After ‘Freakonomics’, is it now time for ‘Priestonomics’? 

For all the fashionable talk of ‘ethical’ shopping or business, it is striking how narrow is the range of concerns that are usually raised, rarely venturing beyond some fashionable environmental cause or ‘fair trade’ scheme. More rigorous moral and economic analysis is typically missing. 

Claiming the allegiance of a sixth part of humanity (and, following his recent conversion, Tony Blair) the Catholic Church has been pronouncing on questions of economics, political economy and business ethics for industrial societies, beginning with the papal statement or encyclical, Rerum Novarum, (‘New Things’), published by Pope Leo XIII in 1891. From the beginning, the first priority for this body of Catholic Social Teaching has been a rejection of socialism, as a materialistic doctrine, denying humanity’s deeper nature and fostering violent class conflict, a view that proved prescient decades before the advent of the communist dictatorships. 

Now, a fascinating new book, edited by Professor Philip Booth, Catholic Social Teaching and the Market Economy brings together contributions from laymen and clergy highlighting how Catholic thinking offers moral support for many central planks of free-market thinking – the importance of the institution of private property, of enterprise as a social benefactor, lower taxes and limiting the size and placing limits on the role of state bureaucracies in caring for the poor in favour of civil society.

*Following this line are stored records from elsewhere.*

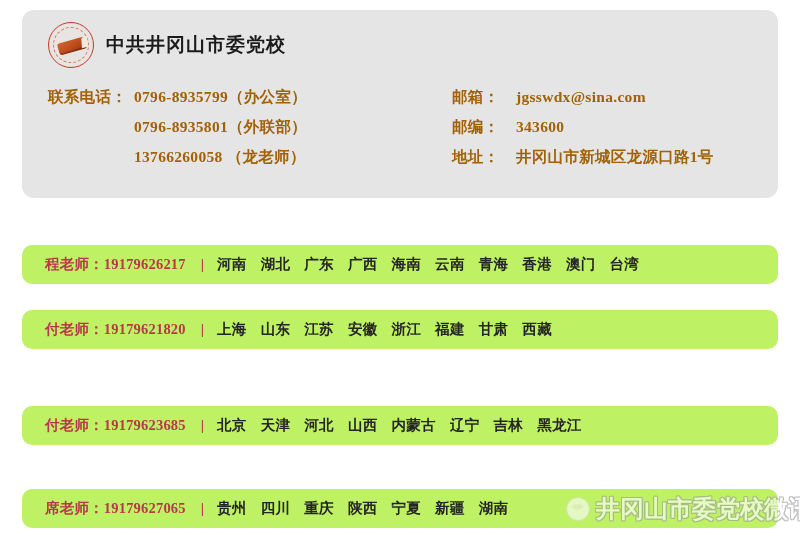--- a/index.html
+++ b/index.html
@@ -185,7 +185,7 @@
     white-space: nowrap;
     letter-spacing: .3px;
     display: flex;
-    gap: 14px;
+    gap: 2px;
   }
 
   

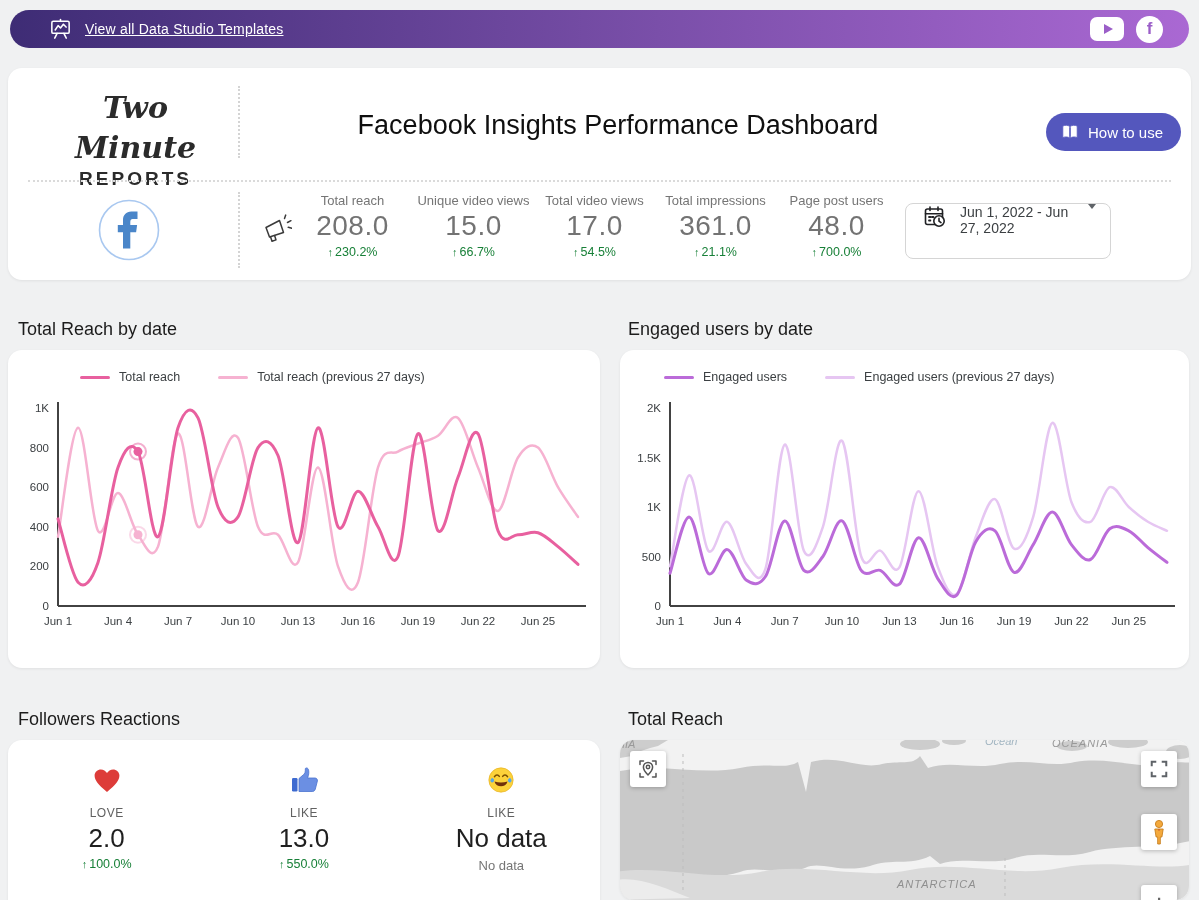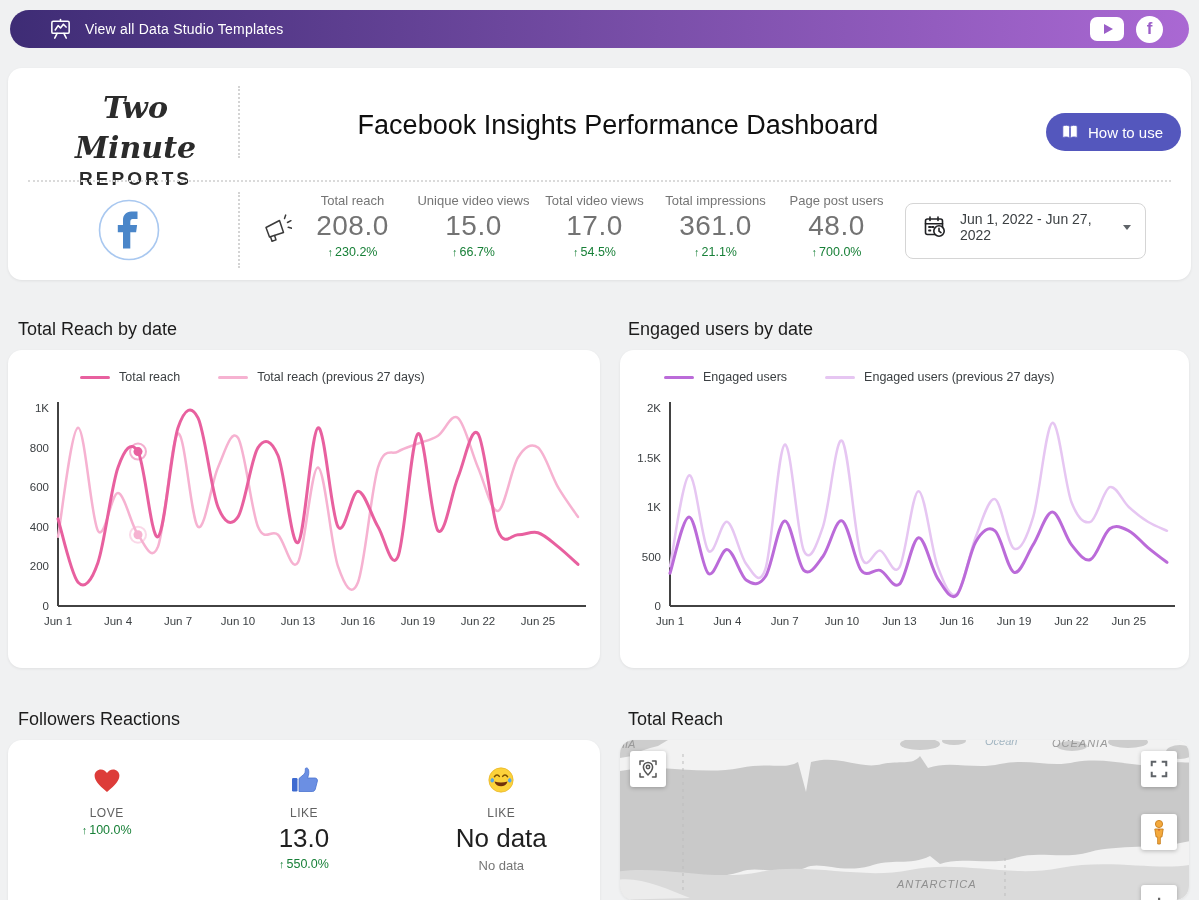--- a/index.html
+++ b/index.html
@@ -10,7 +10,7 @@
   
   .banner { position:absolute; left:10px; top:10px; width:1179px; height:38px; border-radius:19px;
             background:linear-gradient(90deg,#3e2c75 0%,#7a4fa9 55%,#aa68d3 100%);
-            display:flex; align-items:center; color:#fff; cursor:pointer; }
+            display:flex; align-items:center; color:#fff; cursor:pointer;text-decoration:underline; }
   .banner-label { font-size:14px; margin-left:12px; letter-spacing:.2px; }
   .banner-icon { margin-left:38px; display:flex; }
   .banner-right { position:absolute; right:26px; top:0; height:38px; display:flex; align-items:center; gap:12px; }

While defending the role of private property, business and the market economy, Leo and subsequent Popes have consistently sought to direct them, as a means rather than end, to supporting family and community life and to developing human potential for service through work. 

The authors’ treatment of the encyclicals is usually respectful, but does not hold back on attacking some of the more vacuous statements that clergy and on occasions, even Popes have drifted into. The 1967 en-cyclical Populorum Progresso (‘On the Development of Peoples’), a compendium of the delusions of the time, including dependency theory, was aptly described by the Wall Street Journal as "warmed-over Marxism". Much comment by the Church or laity on social issues today barely rises above a similar banality, reflexively calling for more social welfare, reduced consumption and increased foreign aid. In his 1991 Centissimo Anno, John Paul II reiterated the lessons of the dangers of communism he had learned in the hard school of the Polish workers’ struggle against a government nominally ruling in their name. However, he returned the focus to the pathologies of both the free and the underdeveloped world. Consumerism as an empty accumulation of goods was criticised. Smothering social welfare he condemned too for being little better than communism in treating people as means to the ends of the state rather than an end in themselves. 

Sceptical Catholics, or people of any or no Christian faith should find this an extremely valuable book, in reconciling their humanity with their professional knowledge as social scientists and businesspeople with their humanity. The one possible weakness of the book might be in its Anglo-American focus, so that, owing to the minority status of Catholics in the US and Britain, little emphasis is placed on measuring up the authors’ view of Catholic economics against the continental tradition with its corporatist, Christian Democratic vision of Europe shared in particularly by Jacques Delors and inspired by Catholic philosophy. Nevertheless, I can only hope that we shall soon see the book’s arguments being taken up and repeated in sermons.